Now, about jumping in with both feet, well, where should I start?


----------



## ashcroc (Oct 28, 2016)

Junglebert said:


> Goodness, someone's come here looking for an argument! I did say
> So I'm not sure what's got your dander up. You've got an ok grinder, it's certainly not perfect, but it's ok. Mines ok too.
> 
> Now, about jumping in with both feet, well, where should I start?


With a stepless grinder!


----------



## Bica60s (Dec 3, 2019)

Junglebert said:


> Goodness, someone's come here looking for an argument! I did say
> 
> So I'm not sure what's got your dander up. You've got an ok grinder, it's certainly not perfect, but it's ok. Mines ok too.
> 
> Now, about jumping in with both feet, well, where should I start?

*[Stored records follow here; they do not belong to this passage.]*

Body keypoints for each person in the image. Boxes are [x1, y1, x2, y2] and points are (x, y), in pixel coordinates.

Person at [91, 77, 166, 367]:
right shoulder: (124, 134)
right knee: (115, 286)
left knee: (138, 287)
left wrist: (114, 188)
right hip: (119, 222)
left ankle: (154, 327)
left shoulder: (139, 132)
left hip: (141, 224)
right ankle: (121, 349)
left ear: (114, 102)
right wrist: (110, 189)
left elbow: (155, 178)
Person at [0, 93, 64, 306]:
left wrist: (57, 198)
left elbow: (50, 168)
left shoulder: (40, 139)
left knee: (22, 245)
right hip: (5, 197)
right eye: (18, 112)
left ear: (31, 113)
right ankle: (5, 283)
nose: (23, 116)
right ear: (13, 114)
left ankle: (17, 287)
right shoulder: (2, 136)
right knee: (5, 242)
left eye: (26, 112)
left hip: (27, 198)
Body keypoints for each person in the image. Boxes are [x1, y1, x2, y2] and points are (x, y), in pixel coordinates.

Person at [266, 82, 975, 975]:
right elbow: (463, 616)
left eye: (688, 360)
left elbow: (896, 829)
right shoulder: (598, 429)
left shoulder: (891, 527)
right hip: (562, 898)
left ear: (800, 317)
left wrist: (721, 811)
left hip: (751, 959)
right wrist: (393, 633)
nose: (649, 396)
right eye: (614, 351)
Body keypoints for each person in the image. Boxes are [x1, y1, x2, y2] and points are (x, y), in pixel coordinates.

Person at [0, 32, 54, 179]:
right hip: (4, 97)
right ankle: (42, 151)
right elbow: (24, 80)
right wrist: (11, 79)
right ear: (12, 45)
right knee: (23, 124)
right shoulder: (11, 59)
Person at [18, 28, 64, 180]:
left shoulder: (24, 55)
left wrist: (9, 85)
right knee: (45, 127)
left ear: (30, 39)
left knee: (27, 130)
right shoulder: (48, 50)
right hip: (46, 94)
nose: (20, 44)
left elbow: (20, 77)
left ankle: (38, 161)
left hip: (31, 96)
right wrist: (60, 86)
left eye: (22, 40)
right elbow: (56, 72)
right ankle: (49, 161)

 I may have misread things a little but I did take your reply to be rather a smugly written slap down! As you know, forums (and email) rarely convey emotional response or intent so there's always a tendency to take things literally. What you said most certainly could be read as an insult. Whether you intended that, only you can answer but that's the way I read it. That being the case, someone with good manners wouldn't speak to someone to their face like that. I'm a polite chap brought up with good manners and expecting as much in return isn't much to ask.

As for the grinder, I'm not precious about it, trust me. It's a tool. If it wasn't any good I'd say so but it is (rather good at the price and capable of making fine enough grounds for a decent espresso). As you say, it's an ok grinder and isn't that what the OP was after? Something that represented VFM and offered reasonable performance? He certainly wasn't asking for a Rolls Royce at related costs! There are others of course but this one is the only one at that ball park that I could recommend from what is currently available of the one's I have tried.


----------



## Jony (Sep 8, 2017)

Buy a used Mazzer grinder if you have room and bothered about how it looks.


----------



## Junglebert (Jan 7, 2019)

Bica60s said:


> I may have misread things a little


 Yup.


----------



## Squidgyblack (Nov 18, 2019)

Jony said:


> Buy a used Mazzer grinder if you have room and bothered about how it looks.


 Did this myself. After buying a Smart Grinder. Big improvement in grind consistency. SGP was meh, was able to grind fine enough to choke the machine, just really poor consistency in terms of clumping and even dosing.


----------